(Entries taken from a collection)

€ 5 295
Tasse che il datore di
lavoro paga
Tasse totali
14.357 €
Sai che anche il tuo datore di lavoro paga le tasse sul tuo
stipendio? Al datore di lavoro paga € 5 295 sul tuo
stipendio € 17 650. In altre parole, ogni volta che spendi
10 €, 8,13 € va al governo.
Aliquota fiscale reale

The task:
Reproduce every line of the records above word for word, keeping the original order.

Task output:
€ 5 295
Tasse che il datore di
lavoro paga
Tasse totali
14.357 €
Sai che anche il tuo datore di lavoro paga le tasse sul tuo
stipendio? Al datore di lavoro paga € 5 295 sul tuo
stipendio € 17 650. In altre parole, ogni volta che spendi
10 €, 8,13 € va al governo.
Aliquota fiscale reale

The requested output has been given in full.